Though COVID-19 doesn’t feel like the threat it was two years ago, the virus still exists — and for some, contracting it can have serious implications. If we’re infected, we double down on vitamins, sip tea and hot soup, and sleep ten hours a day in hopes of chasing it away quickly and preventing the scary side effects associated with long COVID. While vaccinations substantially reduced infection rates, COVID is still killing Americans at an alarming rate — more than 3,000 deaths in the last seven days alone. A new study, however, provides hope. Recent research found that statins — cholesterol-lowering drugs — may be linked to a reduced risk of severe COVID-19 and death. Here’s what we know so far.
Researchers observed the effects of statins on COVID-19.
The study was presented at the annual 2022 Anesthesiology meeting, an event hosted by the American Society of Anesthesiologists. Researchers analyzed medical records of 38,875 COVID-19 patients who had been hospitalized between January 1 and September 30, 2020. All patients had stayed at one of 185 hospitals in the US. 30 percent of them took statins to treat high cholesterol.
Patients who took statins were 37 percent less likely to die from COVID than patients who didn’t take statins. Also, statin users were a lot less likely to:
- Move to a hospice.
- Get sent to the intensive care unit (ICU).
- Develop blood clots.
In addition, patients on statins had shorter hospital stays and spent less time on a ventilator.
Why would statins help reduce COVID severity?
Why might statins have helped these patients? The study authors theorize that statins have an anti-inflammatory effect on the body, which could have prevented a major inflammatory response. “While there is no ‘magic bullet’ to help patients who are very ill with COVID-19, statins decrease inflammation, which may help reduce the severity of the disease,” said Ettore Crimi, MD, MBA, lead author of the study, in a press release. “Results of our study clearly showed regular statin use is associated with reduced risk of death and improved outcomes in hospitalized COVID-19 patients.
“This research illustrates the importance of evaluating medications that could be repurposed to help patients in ways other than their intended use,” Dr. Crimi continued. “Our results suggest statins could be an additional cost-effective solution against COVID-19 disease severity and should be studied further.”

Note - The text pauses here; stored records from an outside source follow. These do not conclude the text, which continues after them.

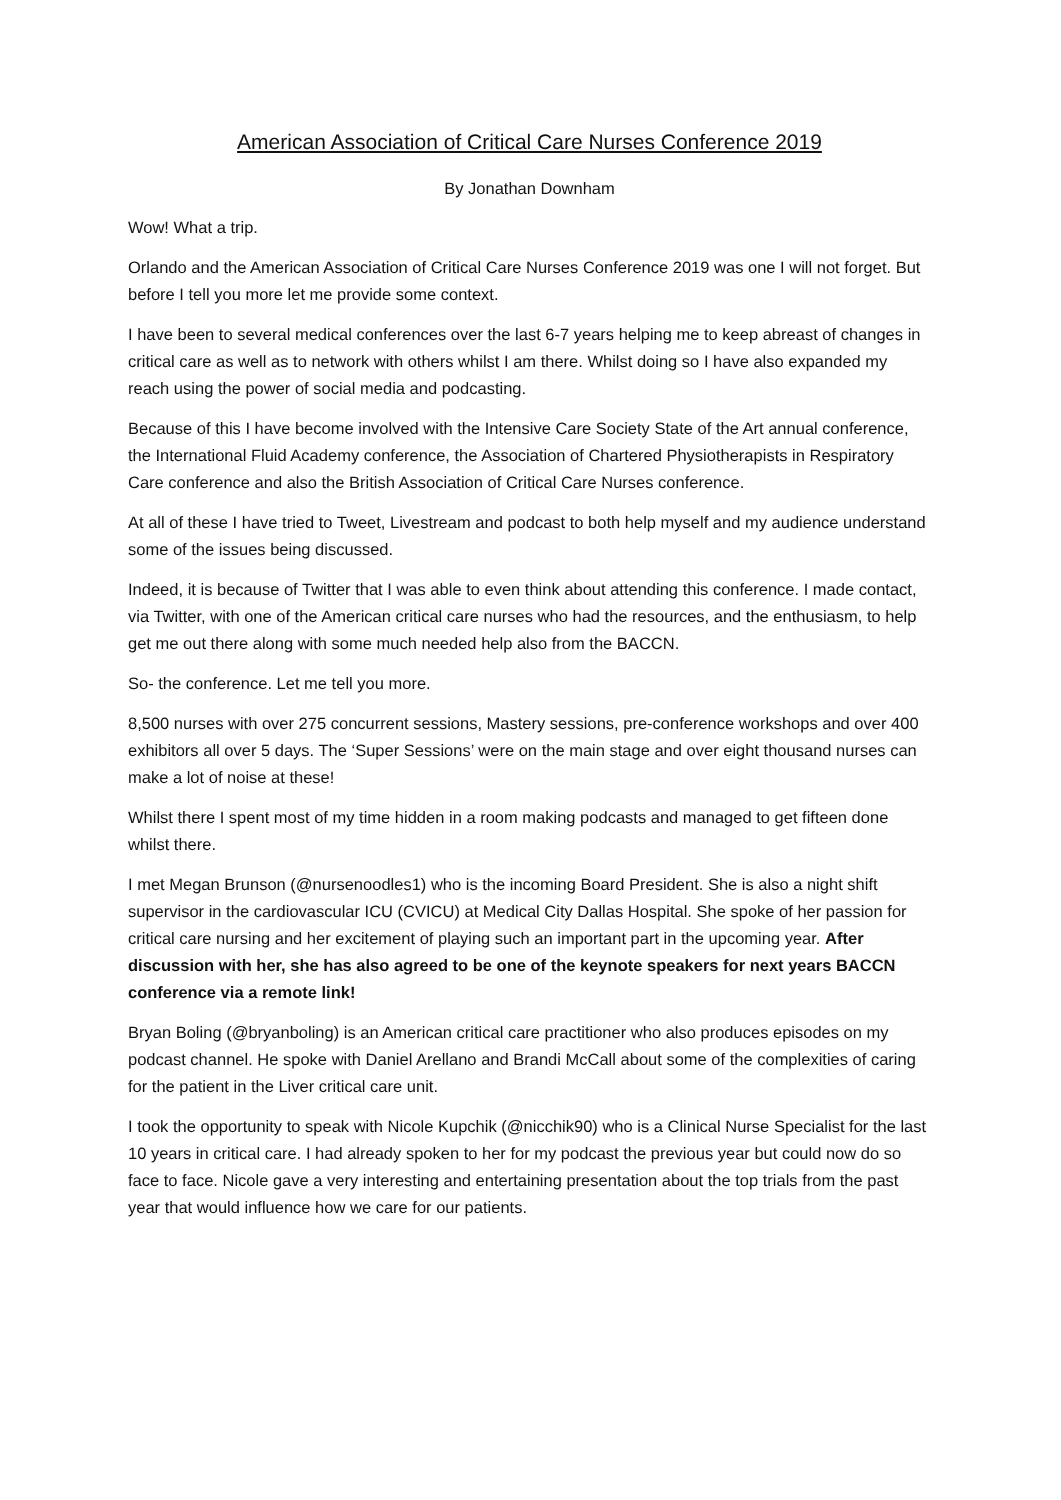American Association of Critical Care Nurses Conference 2019
By Jonathan Downham
Wow! What a trip.
Orlando and the American Association of Critical Care Nurses Conference 2019 was one I will not forget. But before I tell you more let me provide some context.
I have been to several medical conferences over the last 6-7 years helping me to keep abreast of changes in critical care as well as to network with others whilst I am there. Whilst doing so I have also expanded my reach using the power of social media and podcasting.
Because of this I have become involved with the Intensive Care Society State of the Art annual conference, the International Fluid Academy conference, the Association of Chartered Physiotherapists in Respiratory Care conference and also the British Association of Critical Care Nurses conference.
At all of these I have tried to Tweet, Livestream and podcast to both help myself and my audience understand some of the issues being discussed.
Indeed, it is because of Twitter that I was able to even think about attending this conference. I made contact, via Twitter, with one of the American critical care nurses who had the resources, and the enthusiasm, to help get me out there along with some much needed help also from the BACCN.
So- the conference. Let me tell you more.
8,500 nurses with over 275 concurrent sessions, Mastery sessions, pre-conference workshops and over 400 exhibitors all over 5 days. The ‘Super Sessions’ were on the main stage and over eight thousand nurses can make a lot of noise at these!
Whilst there I spent most of my time hidden in a room making podcasts and managed to get fifteen done whilst there.
I met Megan Brunson (@nursenoodles1) who is the incoming Board President. She is also a night shift supervisor in the cardiovascular ICU (CVICU) at Medical City Dallas Hospital. She spoke of her passion for critical care nursing and her excitement of playing such an important part in the upcoming year. After discussion with her, she has also agreed to be one of the keynote speakers for next years BACCN conference via a remote link!
Bryan Boling (@bryanboling) is an American critical care practitioner who also produces episodes on my podcast channel. He spoke with Daniel Arellano and Brandi McCall about some of the complexities of caring for the patient in the Liver critical care unit.
I took the opportunity to speak with Nicole Kupchik (@nicchik90) who is a Clinical Nurse Specialist for the last 10 years in critical care. I had already spoken to her for my podcast the previous year but could now do so face to face. Nicole gave a very interesting and entertaining presentation about the top trials from the past year that would influence how we care for our patients.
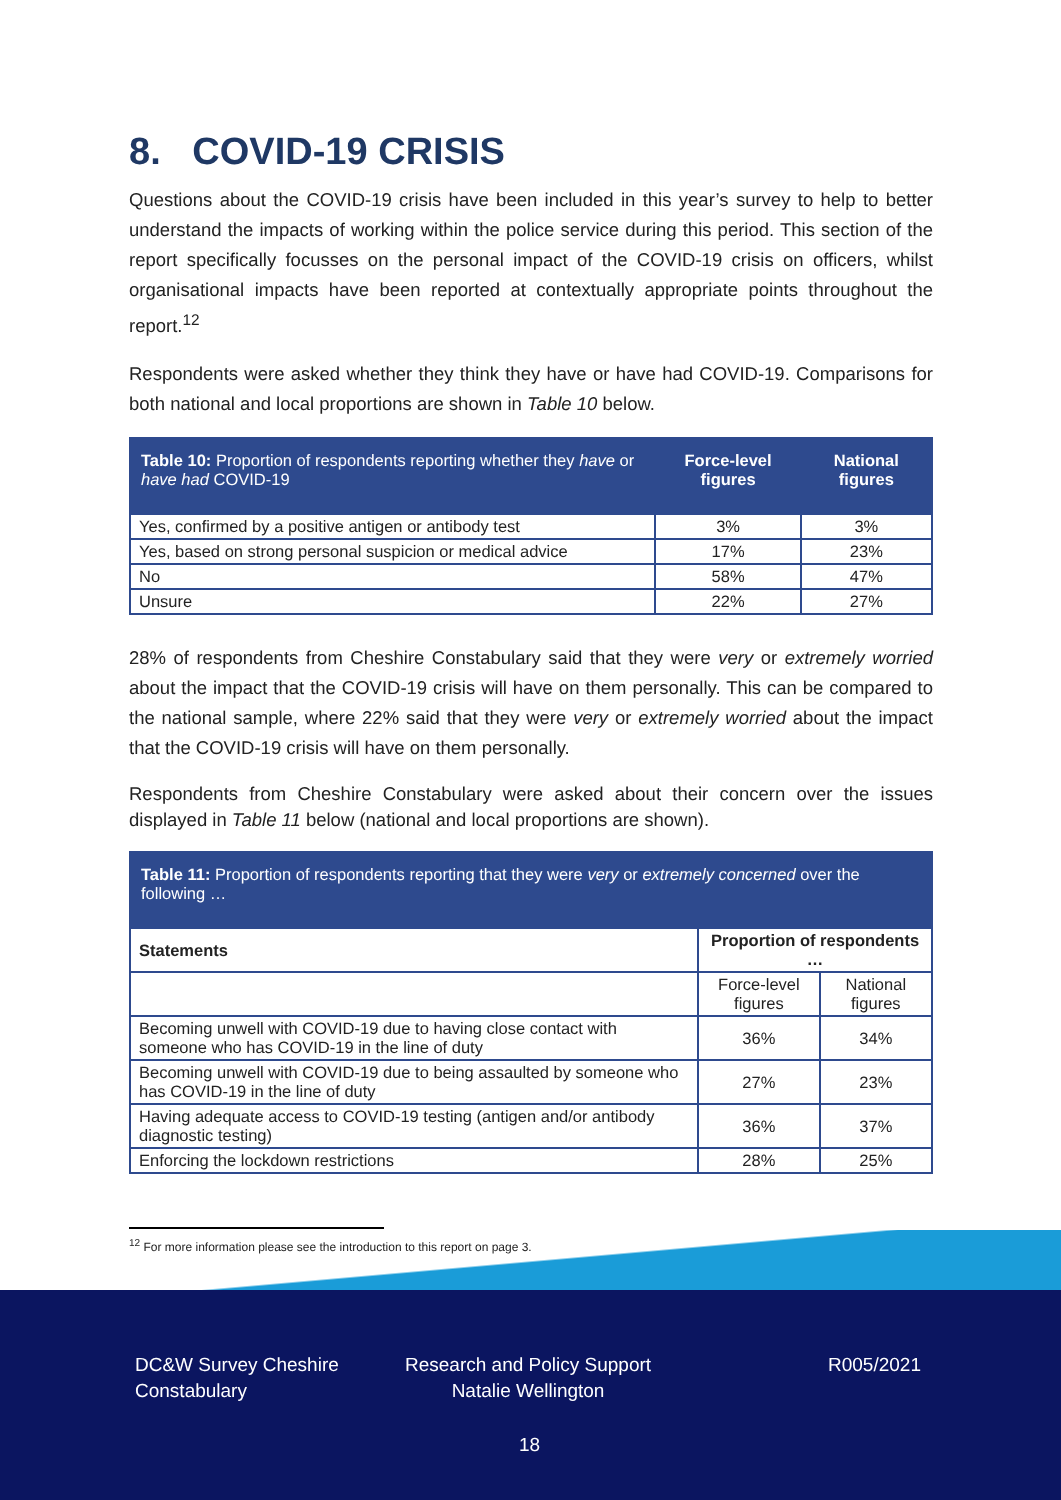8. COVID-19 CRISIS
Questions about the COVID-19 crisis have been included in this year’s survey to help to better understand the impacts of working within the police service during this period. This section of the report specifically focusses on the personal impact of the COVID-19 crisis on officers, whilst organisational impacts have been reported at contextually appropriate points throughout the report.<sup>12</sup>
Respondents were asked whether they think they have or have had COVID-19. Comparisons for both national and local proportions are shown in Table 10 below.
| Table 10: Proportion of respondents reporting whether they have or have had COVID-19 | Force-level figures | National figures |
| --- | --- | --- |
| Yes, confirmed by a positive antigen or antibody test | 3% | 3% |
| Yes, based on strong personal suspicion or medical advice | 17% | 23% |
| No | 58% | 47% |
| Unsure | 22% | 27% |
28% of respondents from Cheshire Constabulary said that they were very or extremely worried about the impact that the COVID-19 crisis will have on them personally. This can be compared to the national sample, where 22% said that they were very or extremely worried about the impact that the COVID-19 crisis will have on them personally.
Respondents from Cheshire Constabulary were asked about their concern over the issues displayed in Table 11 below (national and local proportions are shown).
| Table 11: Proportion of respondents reporting that they were very or extremely concerned over the following … | | |
| --- | --- | --- |
| Statements | Proportion of respondents … | |
| | Force-level figures | National figures |
| Becoming unwell with COVID-19 due to having close contact with someone who has COVID-19 in the line of duty | 36% | 34% |
| Becoming unwell with COVID-19 due to being assaulted by someone who has COVID-19 in the line of duty | 27% | 23% |
| Having adequate access to COVID-19 testing (antigen and/or antibody diagnostic testing) | 36% | 37% |
| Enforcing the lockdown restrictions | 28% | 25% |
<sup>12</sup> For more information please see the introduction to this report on page 3.
DC&W Survey Cheshire
Constabulary
Research and Policy Support
Natalie Wellington
R005/2021
18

Why is it important to take this news with a grain of salt?
The study was preliminary and has not yet been published in a scientific journal. It also has yet to undergo a peer review, a process that assesses the validity and quality of a study. In addition, it was observational — meaning the authors simply observed, and did nothing to affect the outcome. As a result, they could not control factors that may have had an influence on the patient’s COVID-19 severity. For instance, patients’ income level, proximity to air pollution, smoking status, age, sex, and medical conditions can all effect the body’s response to COVID. Finally, and perhaps most importantly, the research is from 2020 — before COVID vaccinations were available.
Some other studies support the theory that statins improve COVID outcomes, including a scientific paper from 2021 which suggests that statins prevent COVID from infecting body cells. However, a 2021 study conducted by John Hopkins Medicine found a very different outcome. In an investigation of 4,447 patients hospitalized between March 1, 2020, and June 30, 2020 (574 of whom took statins), statin use was linked to a 18 percent higher risk of severe COVID. Why? The study authors theorized that statins may lower a cell’s resistance to infection. However, they agreed that other factors were likely at play; for example, a statin user is more likely to have diabetes or high blood pressure — two factors that increase severe COVID risk.
What’s the bottom line?
These mixed results don’t mean that the 2022 Anesthesiology study has no merit — but they do suggest that we shouldn’t rely on statins to help a COVID infection. The best way to prevent severe COVID is to get your vaccine and booster shots. Don’t start statins in an attempt to reduce your risk of severe COVID-19, but if you are on statins and contract COVID, keep taking your prescribed medications.